■ Set exercise:
Return, word for word, everything from "I think you" down to "os contents are." in the forum thread below on dual Ubuntu installations.

I am new to this forum and fairly new to Linux. I have used both Ubuntu and Fedora before as everyday machines and have found solutions to common problems such enabling repositories and installing missing drivers, but I would not consider my proficiency as anything beyond beginner level.

As the title of this thread suggests I would like to set up a machine (an intel nuc) with two separate installations of ubuntu 20.04 on two different hard drives. The reason is that I want to have one for my day to day use, with a few games, random browsing and also for work, while the other would be a "secure" environment, mostly for online banking. I want both installations to be encrypted, each with its own key. The questions I have are:

1 - How to set up this properly?

2 - Would that be truly secure? As I understand the installations would never be 100% separate from each other as the bootloader has to be installed in just one of them and used for both (am I correct?)

Your input will be greatly appreciated!
 


I think you will be fine. For the second question, yeah, you will be fine:). Since you are encrypting both hard drives with different keys, one os wont see what other os contents are.

■ Provided material:

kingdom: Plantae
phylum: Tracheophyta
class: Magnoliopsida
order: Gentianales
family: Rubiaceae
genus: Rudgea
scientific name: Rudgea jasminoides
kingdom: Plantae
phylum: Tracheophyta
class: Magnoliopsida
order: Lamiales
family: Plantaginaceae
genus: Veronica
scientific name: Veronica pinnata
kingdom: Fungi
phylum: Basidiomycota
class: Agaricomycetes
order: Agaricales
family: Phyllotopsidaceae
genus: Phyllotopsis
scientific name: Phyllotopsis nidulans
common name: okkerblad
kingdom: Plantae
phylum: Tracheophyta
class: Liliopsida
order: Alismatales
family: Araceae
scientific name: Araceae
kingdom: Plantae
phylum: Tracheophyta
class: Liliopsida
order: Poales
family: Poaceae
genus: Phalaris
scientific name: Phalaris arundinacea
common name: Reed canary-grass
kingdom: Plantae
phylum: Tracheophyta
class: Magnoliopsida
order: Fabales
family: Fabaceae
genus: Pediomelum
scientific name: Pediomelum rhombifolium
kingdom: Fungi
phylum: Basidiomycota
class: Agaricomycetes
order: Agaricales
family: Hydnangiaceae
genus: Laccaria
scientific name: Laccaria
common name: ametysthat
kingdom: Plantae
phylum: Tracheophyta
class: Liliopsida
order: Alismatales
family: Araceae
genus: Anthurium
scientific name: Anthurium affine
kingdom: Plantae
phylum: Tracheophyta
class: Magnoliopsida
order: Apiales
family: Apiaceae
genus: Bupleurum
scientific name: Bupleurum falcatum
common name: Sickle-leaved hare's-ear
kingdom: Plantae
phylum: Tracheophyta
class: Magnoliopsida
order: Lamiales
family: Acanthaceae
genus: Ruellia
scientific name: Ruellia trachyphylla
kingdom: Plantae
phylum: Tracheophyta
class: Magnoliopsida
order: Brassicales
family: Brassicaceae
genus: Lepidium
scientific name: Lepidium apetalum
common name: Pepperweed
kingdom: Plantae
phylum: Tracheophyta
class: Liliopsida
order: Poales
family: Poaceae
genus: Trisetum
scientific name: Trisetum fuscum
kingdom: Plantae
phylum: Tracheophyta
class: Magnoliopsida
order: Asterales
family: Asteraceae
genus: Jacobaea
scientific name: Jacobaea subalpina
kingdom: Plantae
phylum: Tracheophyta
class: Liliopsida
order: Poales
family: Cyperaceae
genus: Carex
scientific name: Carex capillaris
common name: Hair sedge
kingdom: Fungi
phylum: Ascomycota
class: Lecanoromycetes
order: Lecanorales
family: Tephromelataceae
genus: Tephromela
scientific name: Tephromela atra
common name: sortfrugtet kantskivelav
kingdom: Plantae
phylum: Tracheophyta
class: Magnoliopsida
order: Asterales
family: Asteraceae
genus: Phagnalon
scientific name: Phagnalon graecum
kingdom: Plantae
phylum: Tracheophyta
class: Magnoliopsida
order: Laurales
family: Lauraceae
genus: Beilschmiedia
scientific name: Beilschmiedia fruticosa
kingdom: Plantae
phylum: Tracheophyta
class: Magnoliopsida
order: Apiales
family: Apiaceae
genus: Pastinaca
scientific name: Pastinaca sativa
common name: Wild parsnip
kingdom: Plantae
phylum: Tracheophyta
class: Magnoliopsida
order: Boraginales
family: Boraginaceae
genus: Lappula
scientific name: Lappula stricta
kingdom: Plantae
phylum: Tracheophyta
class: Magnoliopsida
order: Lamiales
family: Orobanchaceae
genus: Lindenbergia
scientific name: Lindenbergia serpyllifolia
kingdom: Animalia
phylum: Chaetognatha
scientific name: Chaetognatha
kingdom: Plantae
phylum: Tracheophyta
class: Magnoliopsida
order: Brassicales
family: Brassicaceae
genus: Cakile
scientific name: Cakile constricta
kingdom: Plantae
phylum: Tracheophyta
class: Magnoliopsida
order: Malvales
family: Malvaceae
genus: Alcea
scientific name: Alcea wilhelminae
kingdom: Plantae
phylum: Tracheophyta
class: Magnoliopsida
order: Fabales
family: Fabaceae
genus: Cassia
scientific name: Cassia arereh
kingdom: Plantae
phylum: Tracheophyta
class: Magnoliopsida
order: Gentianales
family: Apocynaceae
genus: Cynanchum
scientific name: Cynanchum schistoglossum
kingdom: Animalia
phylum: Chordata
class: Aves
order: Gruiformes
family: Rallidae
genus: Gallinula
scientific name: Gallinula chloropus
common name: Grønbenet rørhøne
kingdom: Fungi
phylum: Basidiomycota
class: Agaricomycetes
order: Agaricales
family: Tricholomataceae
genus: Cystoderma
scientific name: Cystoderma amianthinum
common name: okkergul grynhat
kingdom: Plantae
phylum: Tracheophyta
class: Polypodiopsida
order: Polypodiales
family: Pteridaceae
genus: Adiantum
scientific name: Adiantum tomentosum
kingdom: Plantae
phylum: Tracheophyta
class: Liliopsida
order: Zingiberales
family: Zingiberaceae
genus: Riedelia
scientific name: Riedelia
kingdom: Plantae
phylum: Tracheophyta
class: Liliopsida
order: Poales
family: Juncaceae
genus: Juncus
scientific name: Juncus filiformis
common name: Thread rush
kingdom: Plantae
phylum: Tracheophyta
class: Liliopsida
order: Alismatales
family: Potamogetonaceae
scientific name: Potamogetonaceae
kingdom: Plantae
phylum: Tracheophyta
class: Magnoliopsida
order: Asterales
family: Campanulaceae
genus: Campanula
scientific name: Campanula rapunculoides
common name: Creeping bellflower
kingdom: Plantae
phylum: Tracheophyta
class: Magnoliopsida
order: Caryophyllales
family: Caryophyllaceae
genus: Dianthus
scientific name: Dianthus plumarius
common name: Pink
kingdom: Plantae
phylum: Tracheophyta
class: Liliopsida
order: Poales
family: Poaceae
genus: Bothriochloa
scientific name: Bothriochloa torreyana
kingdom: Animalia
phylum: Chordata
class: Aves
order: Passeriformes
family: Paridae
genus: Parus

■ Task solution:
I think you will be fine. For the second question, yeah, you will be fine:). Since you are encrypting both hard drives with different keys, one os wont see what other os contents are.